### Énoncé 1
Dans le texte sur Imago TV, sous combien de thématiques les vidéos sont-elles regroupées ?
### Énoncé 2
Poursuivez, s'il vous plaît, le texte sur Imago TV après sa dernière phrase.

### Texte
————————
Critiquer les modèles dominants, mettre en avant les alternatives
La plateforme héberge pour l’instant quelque 2000 vidéos qui vont du format très court des chaînes Youtube aux documentaires fleuves. Si les formats des vidéos sont extrêmement variés, la ligne éditoriale, elle, est bien marquée. Il s’agit d’agréger les contenus de “ vidéastes produisant une analyse critique et bienveillante des modèles dominants (sur les questions écologiques, énergétiques, spirituelles, économiques ou encore sociétales) [et] des vidéastes mettant en lumière les modèles alternatifs à ces modèles dominants.”, précisent les co-créateurs dans leur charte. Les vidéos sont alors regroupées sous huit thématiques : conscience, esprit critique, alternatives, santé, écologie, économie, connaissance et société.
Il est facile de se perdre dans cette foule de web-séries, documentaires, émissions, et podcasts, pour la plupart largement méconnus et non moins innovants sur la forme comme sur le fond. Les chaînes des vidéastes comme La Barbe, Partager C’est Sympa ou Le Biais Vert côtoient ainsi les enquêtes de Cash Investigation et les documentaires de Yann-Arthus Bertrand. Les podcasts de Présages ou de Sismique sur les risques d’effondrement de notre civilisation trouvent des éléments de réponse dans un documentaire comme “Solutions locales pour un désordre global” ou une émission comme “Ça commence par moi”. Des courts-métrages sont également disponibles pour les amateurs de fiction.
Le streaming, grand pollueur…
Selon Greenpeace, en 2015, 63% de la circulation mondiale de données sur internet était due au visionnement de vidéo en streaming, et il devrait atteindre 80% d’ici 2020. On pourrait reprocher alors à Imago TV de participer à ce gigantesque trafic qui, loin de l’image aérienne du cloud, a une dimension bien matérielle et extrêmement polluante.
Rapport Clicking Clean 2017 (capture d'écran)
En effet, toutes les données présentes sur internet doivent nécessairement être stockées quelque part, en l'occurrence dans d’énormes disques durs abrités dans des data centers. Ces derniers sont très énergivores puisqu’en plus de devoir alimenter les serveurs, il faut sans cesse les refroidir pour éviter la surchauffe. Si certains grands acteurs du numérique comme Facebook tentent de verdir leur image en utilisant majoritairement des énergies renouvelables (à hauteur de 67% pour Facebook, d’après le rapport Clicking Clean 2017 de Greenpeace), d’autres, comme Netflix, fonctionnent majoritairement aux énergies non-renouvelables (30% de charbon).
————————
### Jeu de données
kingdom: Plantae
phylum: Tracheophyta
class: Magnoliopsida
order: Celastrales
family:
————————
### Réponse 1
Huit.

### Réponse 2
Pair-à-pair, protection des données privées et éco-responsabilité
Pourtant on ne saurait accuser la plateforme engagée de faire fi de ces problématiques. “Les sites internet classiques sont de véritables usines à gaz”, déplore Nicolas, “elles sont surchargées de publicités, de fenêtres pop-up, ou de modules qui permettent la récupération des données des utilisateurs. Nous avons optimisé l’architecture du code de sorte à se débarrasser de tout ce superflu et à avoir le moins de dépense énergétique liée au fonctionnement du site. ”
De plus, Imago souhaite amorcer à terme un basculement général des vidéos disponibles, aujourd’hui majoritairement sur Youtube, vers des serveurs en pair-à-pair comme Wetube ou Peertube. Peertube, tout comme Imago, est disponible en open-source et respecte la protection des données privées. Wetube quant à lui repose sur l’utilisation de data centers décentralisés de la marque LOLA, beaucoup moins énergivores que les immenses entrepôts à disques durs.
Un départ sur les chapeaux de roue
Lors de notre rencontre, Nicolas ne cache pas son enthousiasme. À peine deux semaines se sont écoulées depuis le lancement de la version bêta et le site compte déjà plus de 2 500 inscrits et 100 000 visiteurs en trois semaines. “Ça a vraiment été une énorme surprise, on ne s’attendait pas à un tel accueil, à une telle demande. Tous les jours nous recevons des messages de la part de réalisateurs, de vidéastes, d’utilisateurs qui nous sollicitent pour demander la diffusion de leurs contenus ou nous donner un coup de main. ”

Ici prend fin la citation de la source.